**Extract to read:**

★ ★ ★

2 Targeted Distribution

Note

In this chapter, we provide some codes to simulate a dataset with a binary variable for which the underlying probability follows a targeted distribution. We consider here, as an example, that we would like the true probabilities to follow a Beta(2,2) distribution.

Code Availability

The functions used to subsample from a dataset so that the true probabilities in that subsample follows a target distribution are saved in the functions/subsample_target_distrib.r.

library(ks)
library(tidyverse)

── Attaching core tidyverse packages ──────────────────────── tidyverse 2.0.0 ──
✔ dplyr     1.1.4     ✔ readr     2.1.5
✔ forcats   1.0.0     ✔ stringr   1.5.1
✔ ggplot2   3.5.1     ✔ tibble    3.2.1
✔ lubridate 1.9.3     ✔ tidyr     1.3.1
✔ purrr     1.0.2     
── Conflicts ────────────────────────────────────────── tidyverse_conflicts() ──
✖ dplyr::filter() masks stats::filter()
✖ dplyr::lag()    masks stats::lag()

★ ★ ★

**Given task A:** In the chapter on targeted distribution, what distribution should the true probabilities follow in the example considered?
**Given task B:** Extend the chapter on targeted distribution, picking up directly after its final line.

**Records:**
★ ★ ★

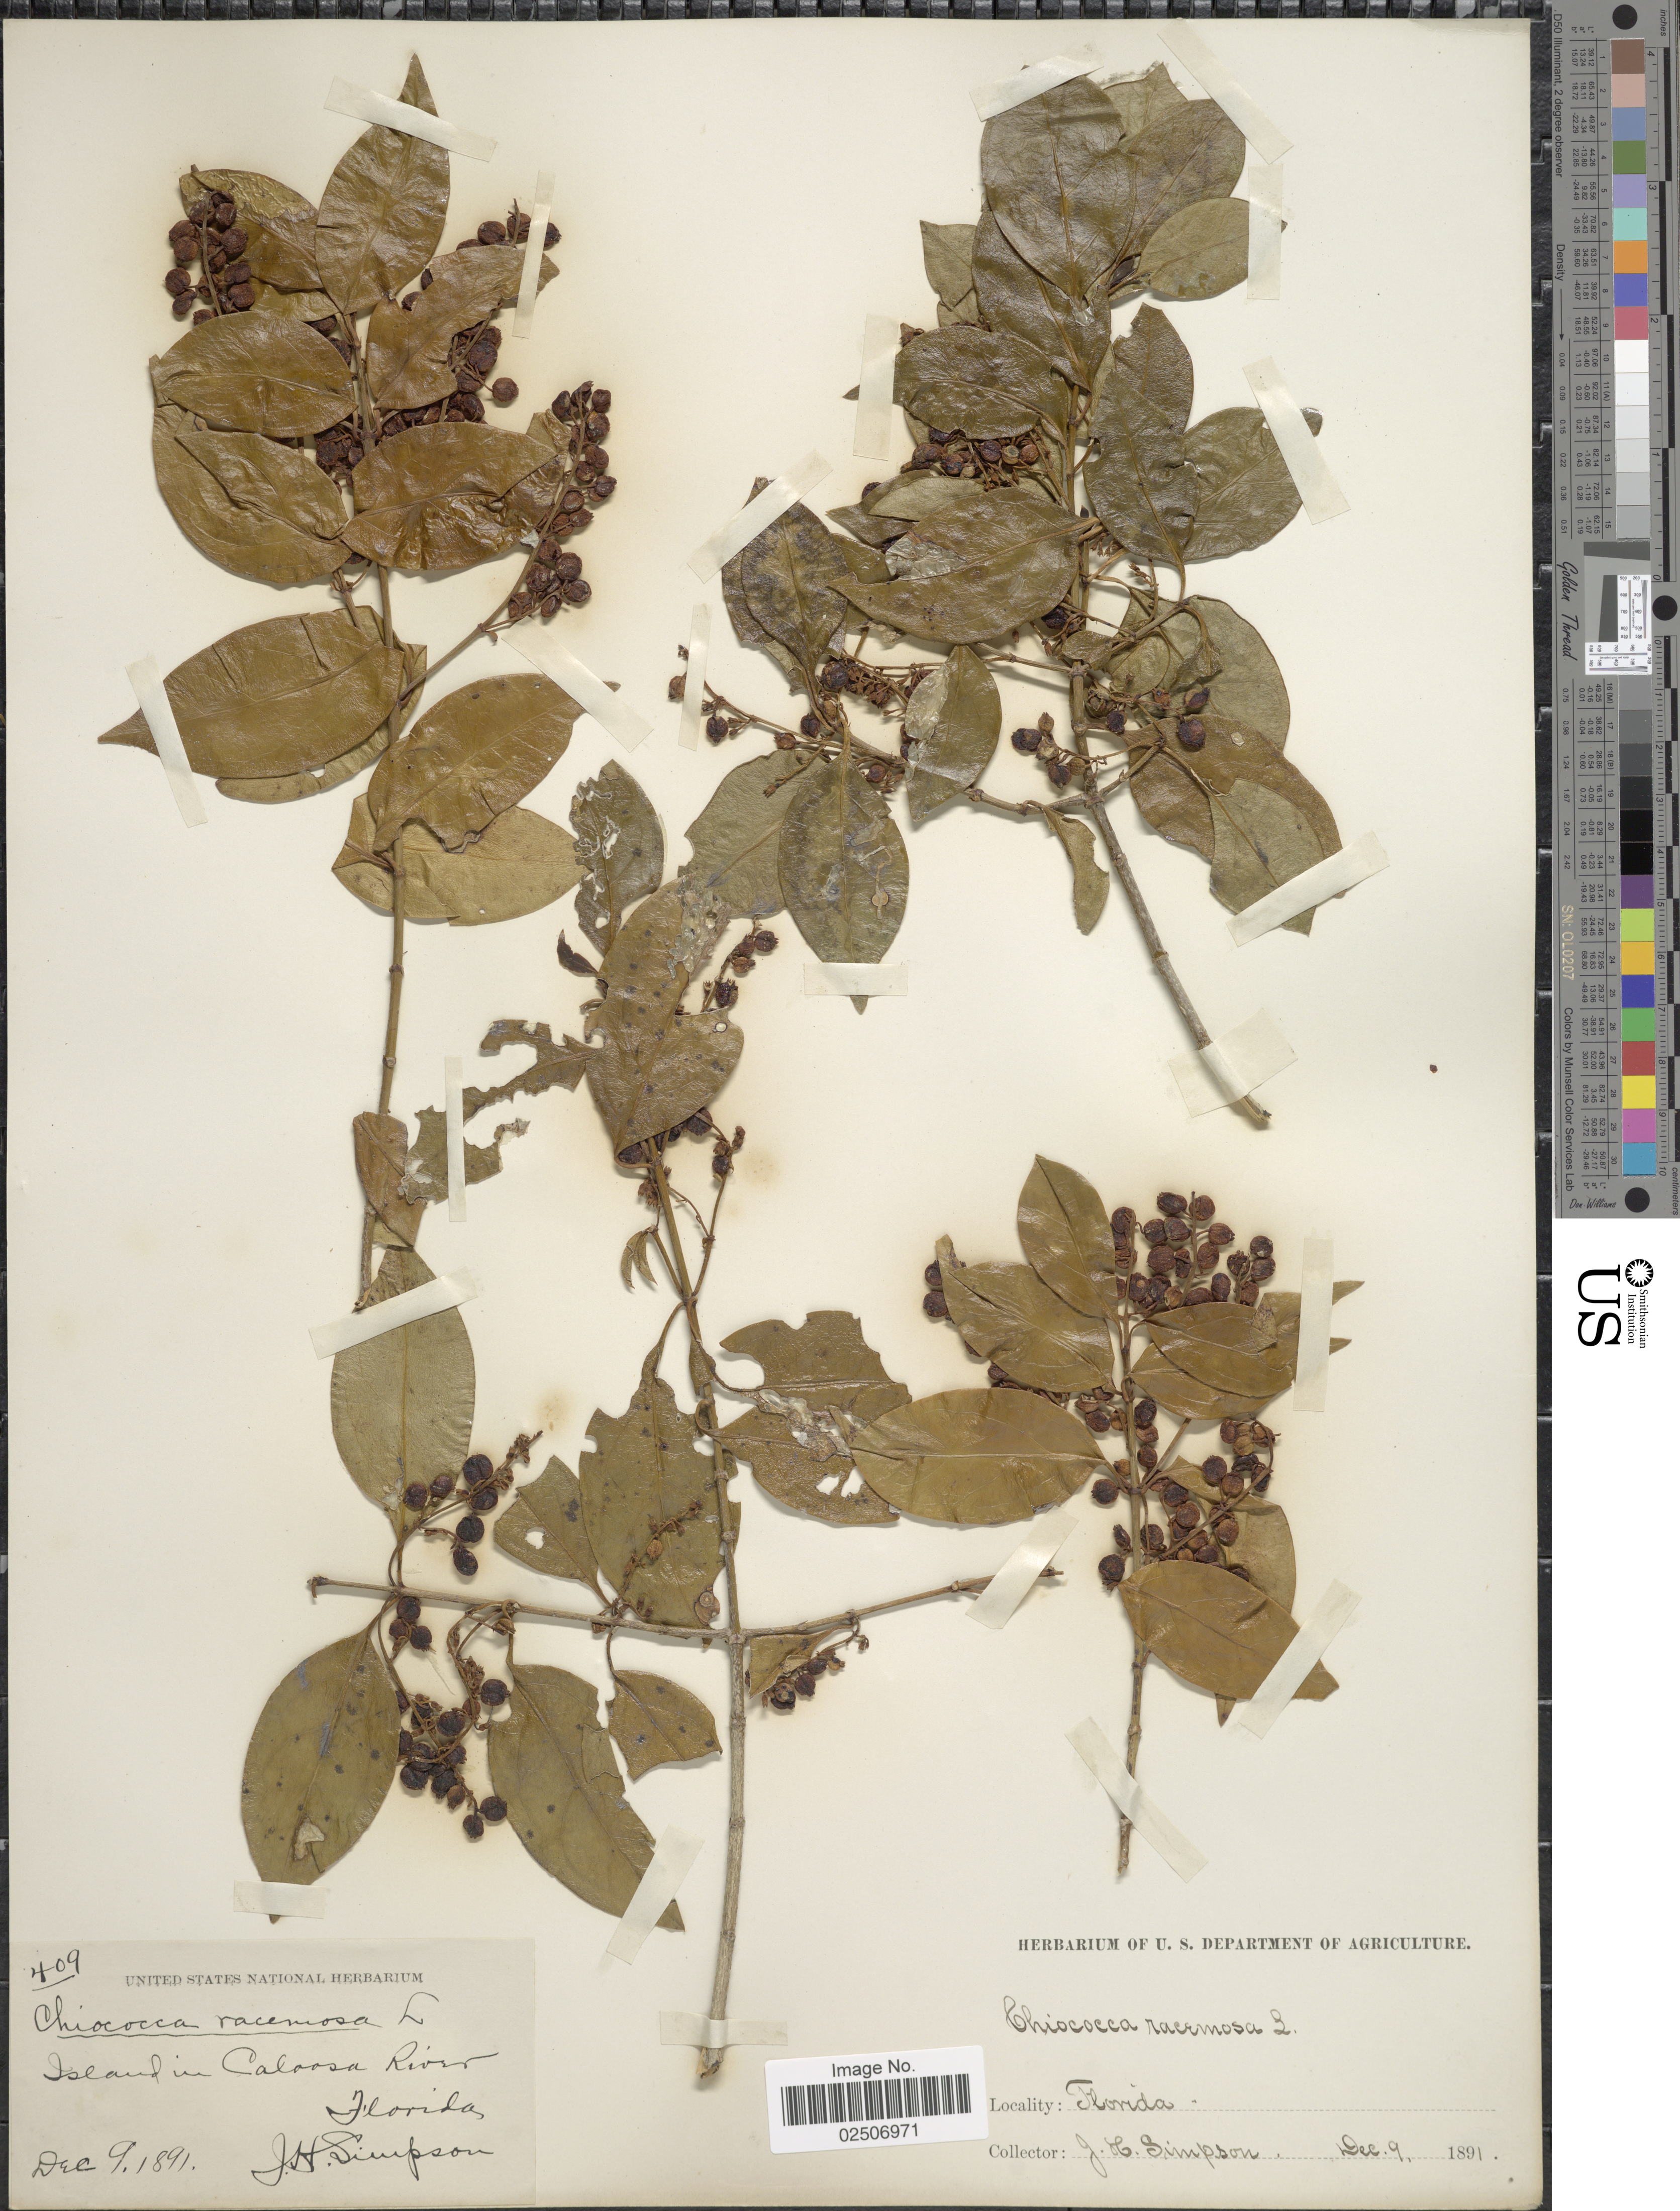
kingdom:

★ ★ ★

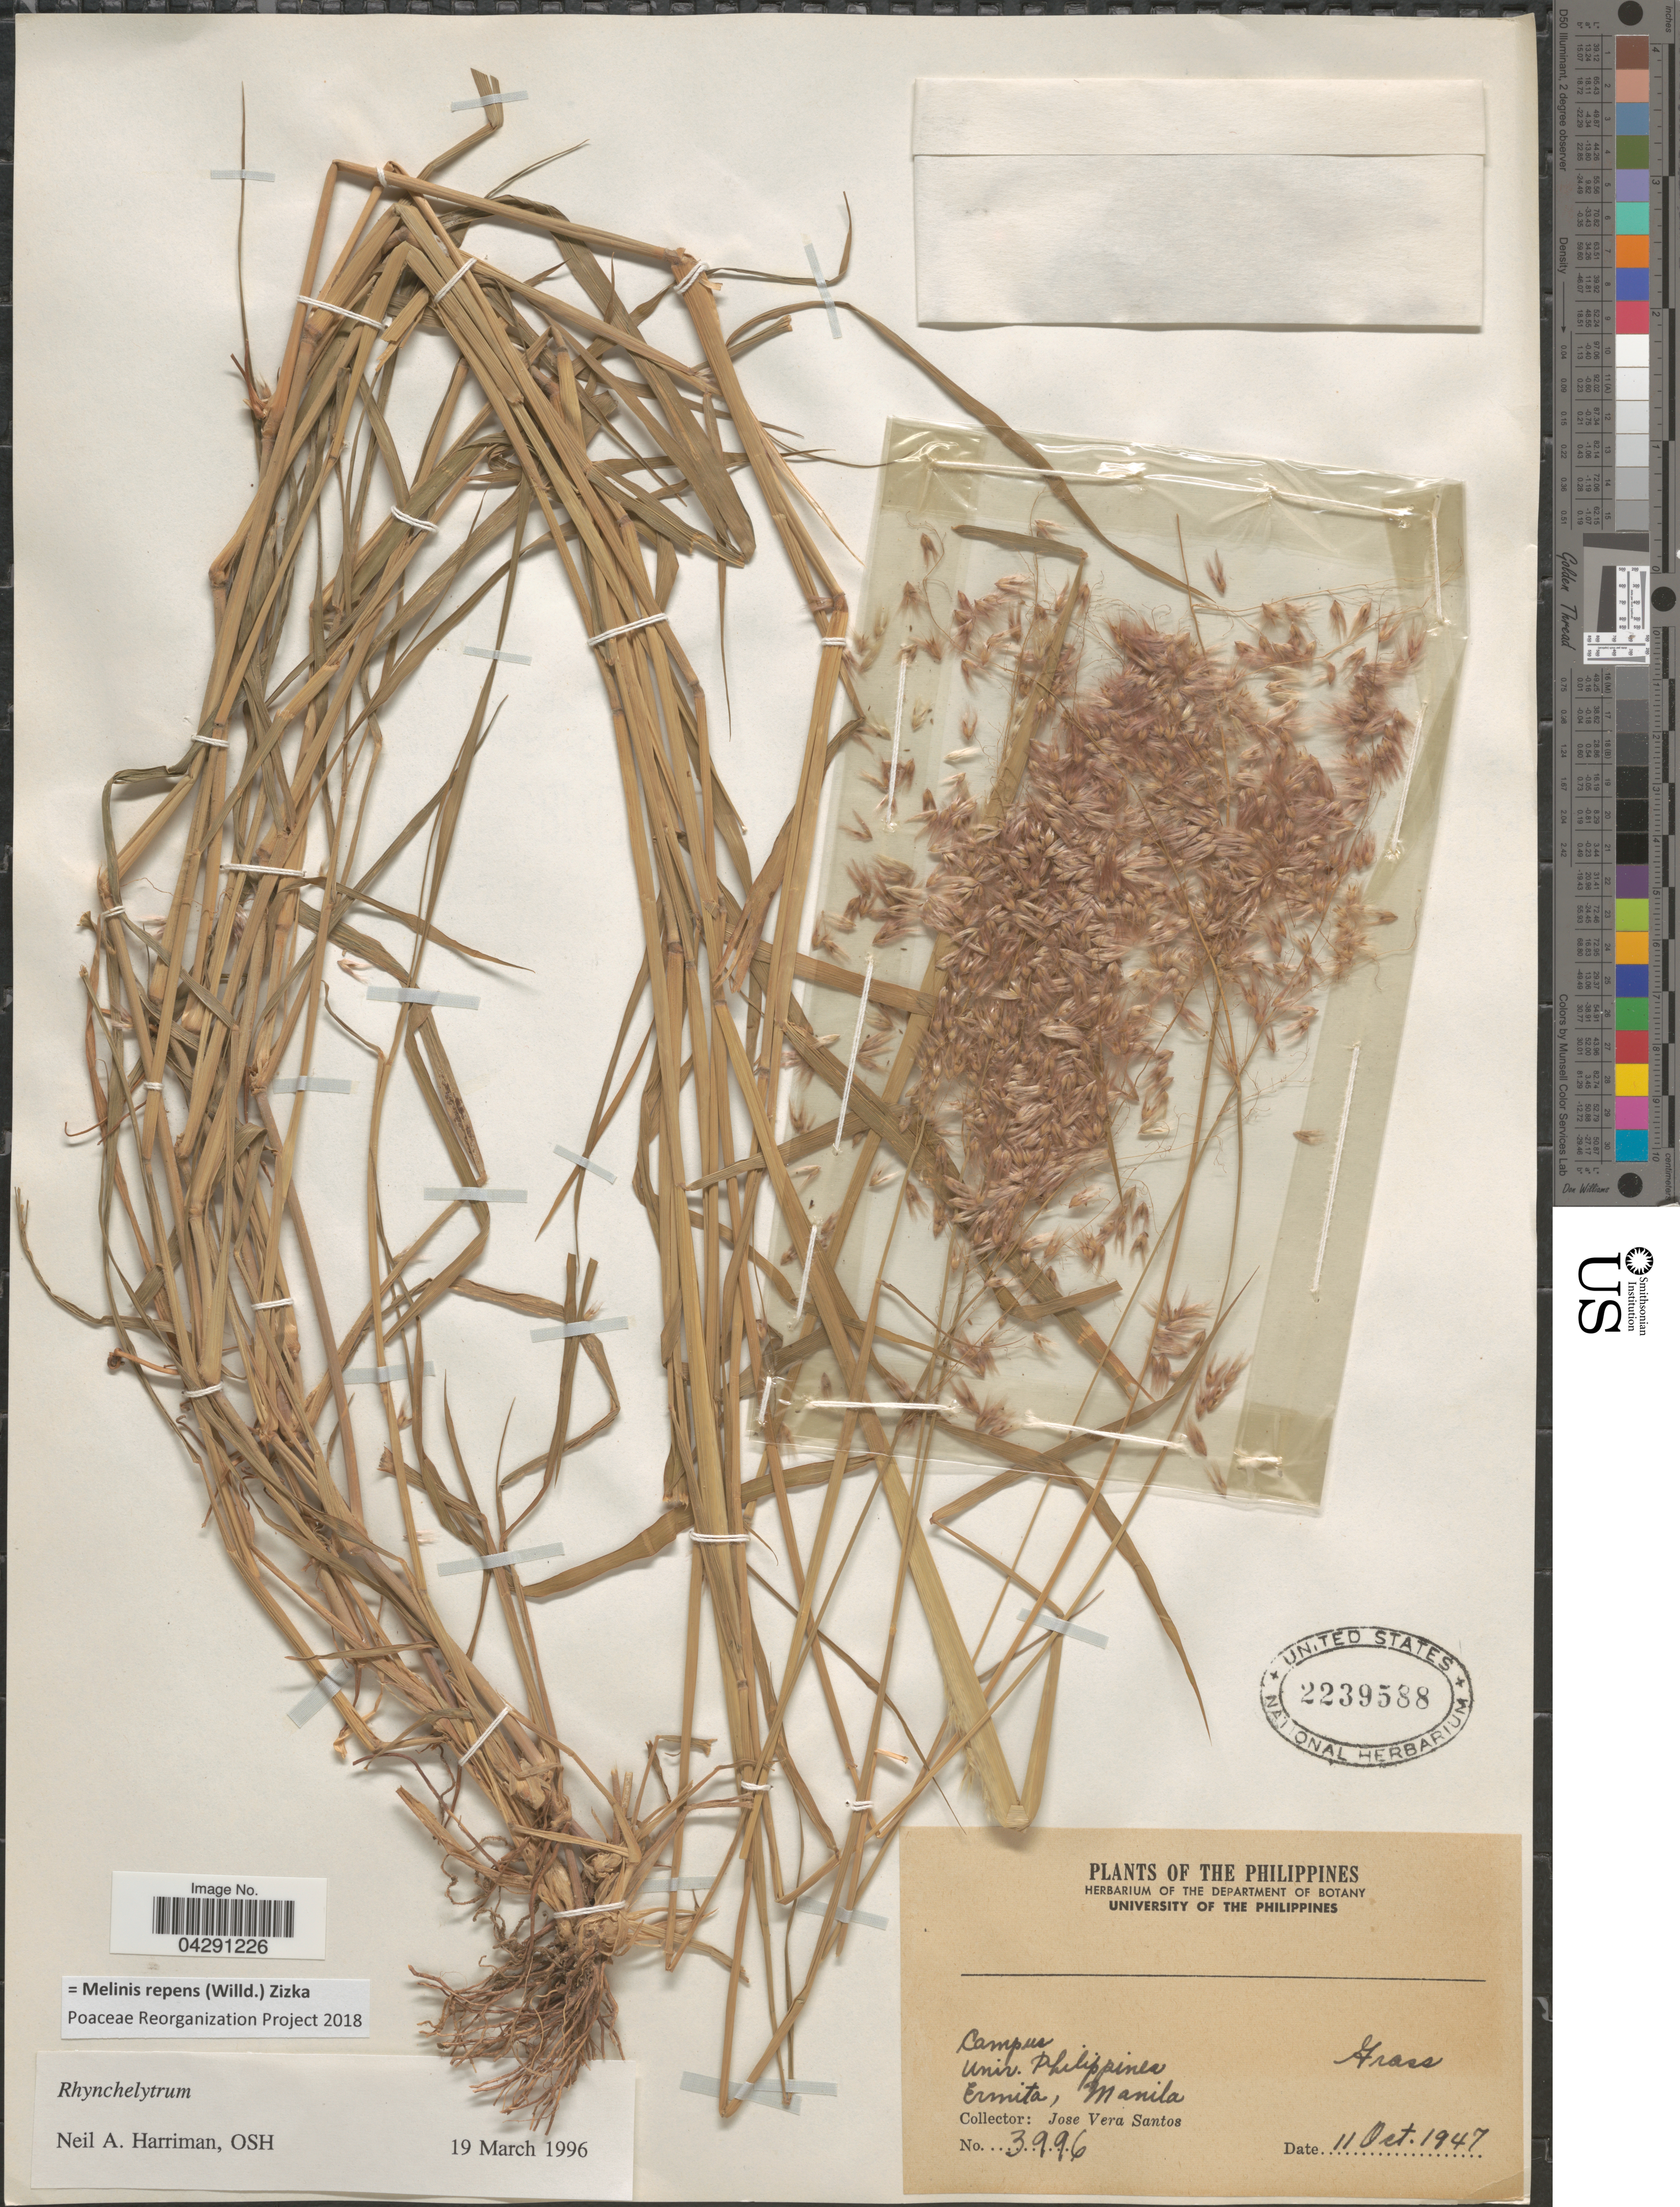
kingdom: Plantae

★ ★ ★

**Written reply A:** A Beta(2,2) distribution.

**Written reply B:**
ℹ Use the conflicted package (<http://conflicted.r-lib.org/>) to force all conflicts to become errors

2.1 Algorithm

In our generated sample, $\mathcal{D}=\{(\boldsymbol{x}_i,y_i,{s}_i),i\in\{1,\cdots,n\}\}$, let $\widehat{f}$ denote the (empirical) density of scores. For the various scenarios, suppose that we want a specific distribution for the scores, denoted $g$ (uniform, Beta, etc.). A classical idea is to use ‘’rejection sampling’’ techniques to create a subsample of the dataset. Set \[ c = \sup_{s\in(0,1)} \frac{\widehat{f}(s)}{g(s)} \leq \infty. \] If $c$ is finite, and not too large, we can use the standard rejection technique, described in Algorithm 2.1. In a nutshell, point $i$ is kept with probability $(cg(s_i))^{-1}\widehat{f}(s_i)$.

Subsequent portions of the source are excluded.